Spagna Il premier Sanchez giura davanti al re Felipe, ma il Paese è spaccato

SDA

17.11.2023 - 20:26

Pedro Sanchez (a sinistra) presta giuramento come primo ministro davanti al re spagnolo Felipe VI (a destra) e alla Costituzione nel Palazzo della Zarzuela a Madrid,
Pedro Sanchez (a sinistra) presta giuramento come primo ministro davanti al re spagnolo Felipe VI (a destra) e alla Costituzione nel Palazzo della Zarzuela a Madrid,
KEYSTONE

Alle 10.00 in punto Pedro Sánchez si è presentato davanti a Felipe VI, nel palazzo reale della Zarzuela, per giurare lealtà al re e alla Costituzione diventando anche formalmente presidente del governo di Spagna: un Paese che tuttavia sta vivendo da settimane momenti di forte tensione politica, nelle piazze come in tutte le istituzioni, dalla magistratura all'esercito.
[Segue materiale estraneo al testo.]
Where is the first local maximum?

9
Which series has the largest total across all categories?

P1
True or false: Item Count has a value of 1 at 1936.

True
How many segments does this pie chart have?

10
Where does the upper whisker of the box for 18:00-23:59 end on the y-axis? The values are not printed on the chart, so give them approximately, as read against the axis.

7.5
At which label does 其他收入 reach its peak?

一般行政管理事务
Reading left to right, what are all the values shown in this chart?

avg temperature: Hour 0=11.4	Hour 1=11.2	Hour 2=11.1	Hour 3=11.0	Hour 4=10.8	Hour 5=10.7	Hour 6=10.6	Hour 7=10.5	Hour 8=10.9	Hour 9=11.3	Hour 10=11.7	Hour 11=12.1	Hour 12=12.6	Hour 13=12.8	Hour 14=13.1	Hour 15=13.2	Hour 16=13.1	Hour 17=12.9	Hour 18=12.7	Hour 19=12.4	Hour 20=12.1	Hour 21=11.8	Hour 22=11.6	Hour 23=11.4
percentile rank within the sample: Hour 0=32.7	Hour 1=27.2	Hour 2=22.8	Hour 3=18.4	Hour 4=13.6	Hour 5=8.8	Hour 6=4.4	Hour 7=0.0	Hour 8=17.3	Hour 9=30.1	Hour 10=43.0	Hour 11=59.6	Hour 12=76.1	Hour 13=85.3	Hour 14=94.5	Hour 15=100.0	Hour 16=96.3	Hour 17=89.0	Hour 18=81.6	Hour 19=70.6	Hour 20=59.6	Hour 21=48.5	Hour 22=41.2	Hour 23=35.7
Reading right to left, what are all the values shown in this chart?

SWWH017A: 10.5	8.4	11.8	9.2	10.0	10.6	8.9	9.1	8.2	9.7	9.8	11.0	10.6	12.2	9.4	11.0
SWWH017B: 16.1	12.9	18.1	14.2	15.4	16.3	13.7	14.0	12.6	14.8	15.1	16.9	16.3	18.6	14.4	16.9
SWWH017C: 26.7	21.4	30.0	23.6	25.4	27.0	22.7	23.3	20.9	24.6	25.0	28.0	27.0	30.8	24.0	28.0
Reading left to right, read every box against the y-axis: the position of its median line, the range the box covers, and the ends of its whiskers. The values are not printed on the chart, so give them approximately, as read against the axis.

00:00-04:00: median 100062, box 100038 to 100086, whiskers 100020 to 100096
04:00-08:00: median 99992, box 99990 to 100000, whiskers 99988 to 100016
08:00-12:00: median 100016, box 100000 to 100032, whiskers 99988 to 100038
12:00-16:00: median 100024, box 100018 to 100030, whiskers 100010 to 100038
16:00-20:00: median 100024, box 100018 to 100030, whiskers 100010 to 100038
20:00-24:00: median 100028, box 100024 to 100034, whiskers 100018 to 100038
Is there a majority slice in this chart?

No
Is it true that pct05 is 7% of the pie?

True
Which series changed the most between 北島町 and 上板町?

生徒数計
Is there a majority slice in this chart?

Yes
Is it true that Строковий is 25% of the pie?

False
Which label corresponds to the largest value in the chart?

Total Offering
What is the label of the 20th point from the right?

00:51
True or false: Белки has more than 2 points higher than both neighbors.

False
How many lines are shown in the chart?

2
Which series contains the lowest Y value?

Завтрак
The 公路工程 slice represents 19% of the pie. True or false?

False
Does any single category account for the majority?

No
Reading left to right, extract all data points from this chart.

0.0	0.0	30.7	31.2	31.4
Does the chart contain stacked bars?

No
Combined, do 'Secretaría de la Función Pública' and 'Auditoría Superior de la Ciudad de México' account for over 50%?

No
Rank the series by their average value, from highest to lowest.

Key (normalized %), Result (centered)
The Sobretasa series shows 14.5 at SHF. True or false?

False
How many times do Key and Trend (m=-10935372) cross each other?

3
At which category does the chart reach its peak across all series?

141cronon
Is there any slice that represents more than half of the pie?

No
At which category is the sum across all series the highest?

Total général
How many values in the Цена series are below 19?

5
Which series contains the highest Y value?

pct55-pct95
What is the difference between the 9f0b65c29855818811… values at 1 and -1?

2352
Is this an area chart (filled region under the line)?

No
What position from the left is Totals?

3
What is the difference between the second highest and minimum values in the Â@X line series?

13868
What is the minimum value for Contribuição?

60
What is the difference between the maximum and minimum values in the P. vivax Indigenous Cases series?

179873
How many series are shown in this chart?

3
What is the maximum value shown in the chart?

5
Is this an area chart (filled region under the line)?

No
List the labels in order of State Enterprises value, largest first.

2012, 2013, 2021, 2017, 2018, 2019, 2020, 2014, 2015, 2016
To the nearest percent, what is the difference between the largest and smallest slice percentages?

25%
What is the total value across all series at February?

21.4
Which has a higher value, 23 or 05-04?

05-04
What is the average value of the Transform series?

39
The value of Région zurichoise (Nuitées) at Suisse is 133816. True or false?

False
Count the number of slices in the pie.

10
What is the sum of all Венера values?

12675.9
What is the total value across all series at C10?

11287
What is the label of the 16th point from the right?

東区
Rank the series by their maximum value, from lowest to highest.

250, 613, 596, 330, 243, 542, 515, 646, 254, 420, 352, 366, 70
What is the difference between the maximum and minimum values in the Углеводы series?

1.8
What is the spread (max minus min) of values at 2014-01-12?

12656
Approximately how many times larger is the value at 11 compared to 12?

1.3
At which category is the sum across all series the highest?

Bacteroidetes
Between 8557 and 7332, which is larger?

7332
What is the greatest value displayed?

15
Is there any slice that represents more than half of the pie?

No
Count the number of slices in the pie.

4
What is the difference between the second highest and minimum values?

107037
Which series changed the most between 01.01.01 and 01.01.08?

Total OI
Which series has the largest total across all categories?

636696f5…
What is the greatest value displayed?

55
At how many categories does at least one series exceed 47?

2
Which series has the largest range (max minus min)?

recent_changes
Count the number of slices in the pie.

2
Ieri, per la quindicesima notte consecutiva, migliaia di estremisti di destra, tra saluti romani e bandiere con la svastica, hanno assediato la sede nazionale del partito del premier, il Partito socialista operaio spagnolo (Psoe), provocando gravissimi incidenti, con feriti e aggressioni alla stampa presente.

Inoltre una cinquantina di ex alte cariche militari in pensione hanno lanciato un appello in cui chiedono esplicitamente all'esercito di «destituire il premier» perché, si legge nell'appello, nella Spagna di oggi mancano «giustizia, uguaglianza e democrazia». Si tratta di un gruppo di nostalgici franchisti, il loro appello non sortirà alcun effetto, tuttavia è un'iniziativa che fa capire il clima di questi giorni.

Ovviamente la cerimonia dal re sancisce per Sanchez un indubbio successo personale, il coronamento della conquista di una fiducia grazie al voto della maggioranza assoluta del Congresso. Anche il funzionamento di questi giorni delle istituzioni è la conferma che la democrazia spagnola resta vitale e solida.

Un Paese profondamente diviso

Tuttavia il leader socialista è consapevole che dovrà fare i conti con un paese profondamente diviso e che il suo esecutivo troverà tantissimi ostacoli sul suo cammino già nel prossimi mesi.

Sa benissimo che dovrà affrontare un'opposizione molto forte nelle piazze, ma anche nelle istituzioni: ben dodici regioni su diciassette sono in mano all'alleanza tra Partito popolare (Pp) e i radicali di destra di Vox e faranno di tutto per mettere i bastoni tra le ruote ad ogni atto legislativo territoriale.

In più Sanchez avrà contro molti giudici irritati dall'amnistia concessa agli indipendentisti catalani, per non parlare del dissenso degli industriali preoccupati dalle riforme sociali già annunciate dalla sinistra, come la riduzione dell'orario di lavoro e le tasse contro i grandi patrimoni.

Trasformare un'alleanza in una realtà

Al momento il premier dispone in parlamento di una maggioranza ampia, definita dallo stesso Sanchez «un muro» contro l'avanzare della destra. Un obiettivo comune – non far arrivare il presidente di Vox Santiago Abascal al governo – che è stato capace di riunire ben otto formazioni con programmi però profondamente diversi l'una dall'altra.

Il primo problema per Sanchez sarà quindi trasformare quest'alleanza unita solo dallo slogan «tutti contro Vox» in una realtà capace di mantenere l'unità anche per andare avanti nel governo del Paese.

Impresa che appare improba, ma che potrebbe riuscire a un leader a cui tutti riconoscono tenacia, ambizione e molta flessibilità. È stato capace, in soli sei mesi, di passare dal flop delle ultime amministrative al trionfo di ieri.

A suo favore gioca un precedente: anche nel 2020, quando andò al governo, tutti erano convinti che sarebbe durato pochi mesi. E invece alla fine rimase in sella alla Moncloa, la sede della presidenza del governo, portando a termine la legislatura.